◆ **問題 1**
本文の「将来キャッシュ・フローの割引現在価値をもって」で始まる段落を、主な事実を残したまま箇条書きに短くまとめよ。
◆ **問題 2**
本文中の「主たる研究対象は前者であり、とくに企業評価の方法および企業評価がなされる際の投資家の行動について研究を行っている。」という一文を英語に訳せ。
◆ **問題 3**
本文のうち、「1. 石光裕「機会主義的な研」という語句を含む箇所から書き始め、「目として用い、推定を行った。」の後で止めて、その範囲を一字一句変えずに書き写せ。

---- 分析用テキスト

教授 石光 裕(イシミツ ユウ)

担当する領域科目名 財務分析
研究テーマ 企業価値評価と財務会計
取得学位 神戸大学 修士(経営学)
研究分野を表すキーワード 企業価値評価モデル、投資家行動、無形資産
研究室電話番号 非公開
e-mail 非公開

研究の概要

 一般に財務会計に期待される機能には、証券投資の意思決定支援機能および経営者と債権者間などに発生する利害対立の解消を目的とした利害調整機能の2つがある。主たる研究対象は前者であり、とくに企業評価の方法および企業評価がなされる際の投資家の行動について研究を行っている。

 将来キャッシュ・フローの割引現在価値をもって事業および企業の価値を測定しようとするDCF法は、研究・実務の世界でも広く用いられ、その有用性が実証されてきた。ただし将来キャッシュ・フローの予測の難しさから、近年では、公表された財務数値を用いた残余利益モデルが注目されている。そこでこのモデルがどれほどの説明力を有するのかについて、実際の証券データおよび財務データを用いた分析を行っている。
 ただしこれらのモデルはある理想的な状況を想定して導き出されているため、現実と大きな乖離が発生する可能性がある。そのような状況として、例えば無形資産集約的な企業における、投資家の業績予想といった行動に焦点を当て検証を行っている。

主な論文、著書など

  1. 石光裕「機会主義的な研究開発費の削減と将来業績」産業経理、第74巻第3号(2014年)、130-138頁。
  2. 石光裕「資産負債アプローチと利益の予測可能性」国民経済雑誌、第204巻第1号(2011年)、89-103頁。
  3. 石光裕「ディスクロージャーと投資家の利益予想」会計、第178巻第1号(2010年)、75-86頁。
  4. 石光裕・音川和久「無形資産集約的企業と投資家の評価」会計、第176巻第2号(2009年)、82-94頁。
    無形資産集約的な企業を評価する投資家の行動について、アナリスト予想利益の特性および投資家間の情報の非対称性に着目し分析を行った。
  5. 桜井久勝・石光裕「ブランド価値の株価関連性と超過収益の獲得可能性」国民経済雑誌、第189巻第5号(2004年)、17-32頁(共著)。
    経済産業省のブランド価値評価モデルによる測定値を残余利益モデルの一項目として用い、推定を行った。

教員および院生の活動記録(学会および研究会などでの発表)

「無形資産集約企業と投資家の評価」日本会計研究学会全国大会、2008年9月(共同発表)。
「ディスククロージャーと投資家の利益予想」日本会計研究学会全国大会、2009年9月。
「ディスクロージャーの質と投資家の利益予想」日本会計研究学会関西部会、2011年12月。
「マネジメント・コントロールと企業の固有利益」日本管理会計学会関西中部部会、2015年10月。

--------
---- 情報

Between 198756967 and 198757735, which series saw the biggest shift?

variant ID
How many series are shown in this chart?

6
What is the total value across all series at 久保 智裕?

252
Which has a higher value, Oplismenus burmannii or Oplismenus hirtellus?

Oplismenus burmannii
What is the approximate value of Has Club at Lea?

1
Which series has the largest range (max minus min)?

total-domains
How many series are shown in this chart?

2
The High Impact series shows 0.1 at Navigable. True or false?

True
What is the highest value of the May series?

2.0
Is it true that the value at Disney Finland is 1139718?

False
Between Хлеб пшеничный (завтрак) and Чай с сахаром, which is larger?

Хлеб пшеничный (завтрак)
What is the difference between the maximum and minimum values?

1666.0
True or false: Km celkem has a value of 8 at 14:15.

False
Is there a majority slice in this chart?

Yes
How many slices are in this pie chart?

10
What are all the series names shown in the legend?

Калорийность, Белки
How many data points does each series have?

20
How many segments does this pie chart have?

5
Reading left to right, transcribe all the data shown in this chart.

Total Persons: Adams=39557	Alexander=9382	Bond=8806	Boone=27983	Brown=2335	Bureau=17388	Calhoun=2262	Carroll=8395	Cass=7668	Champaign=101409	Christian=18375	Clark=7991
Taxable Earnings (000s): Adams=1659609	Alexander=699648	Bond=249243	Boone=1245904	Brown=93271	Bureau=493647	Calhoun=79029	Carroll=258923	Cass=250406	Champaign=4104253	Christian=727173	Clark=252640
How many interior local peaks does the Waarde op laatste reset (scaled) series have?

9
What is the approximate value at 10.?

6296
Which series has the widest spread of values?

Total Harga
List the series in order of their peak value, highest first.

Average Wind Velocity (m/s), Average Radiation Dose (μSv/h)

--------

◆ **解答 1**
・DCF法は、将来キャッシュ・フローの割引現在価値で事業と企業の価値を測る方法であり、研究と実務で広く使われ、有用性が実証されてきた。
・将来キャッシュ・フローの予測は難しい。そのため近年は、公表された財務数値を用いる残余利益モデルが注目されている。
・このモデルの説明力を、実際の証券データと財務データで分析している。

◆ **解答 2**
The main subject of research is the former, and in particular, research is being conducted on methods of corporate valuation and on the behavior of investors when corporate valuations are made.

◆ **解答 3**
1. 石光裕「機会主義的な研究開発費の削減と将来業績」産業経理、第74巻第3号(2014年)、130-138頁。
  2. 石光裕「資産負債アプローチと利益の予測可能性」国民経済雑誌、第204巻第1号(2011年)、89-103頁。
  3. 石光裕「ディスクロージャーと投資家の利益予想」会計、第178巻第1号(2010年)、75-86頁。
  4. 石光裕・音川和久「無形資産集約的企業と投資家の評価」会計、第176巻第2号(2009年)、82-94頁。
    無形資産集約的な企業を評価する投資家の行動について、アナリスト予想利益の特性および投資家間の情報の非対称性に着目し分析を行った。
  5. 桜井久勝・石光裕「ブランド価値の株価関連性と超過収益の獲得可能性」国民経済雑誌、第189巻第5号(2004年)、17-32頁(共著)。
    経済産業省のブランド価値評価モデルによる測定値を残余利益モデルの一項目として用い、推定を行った。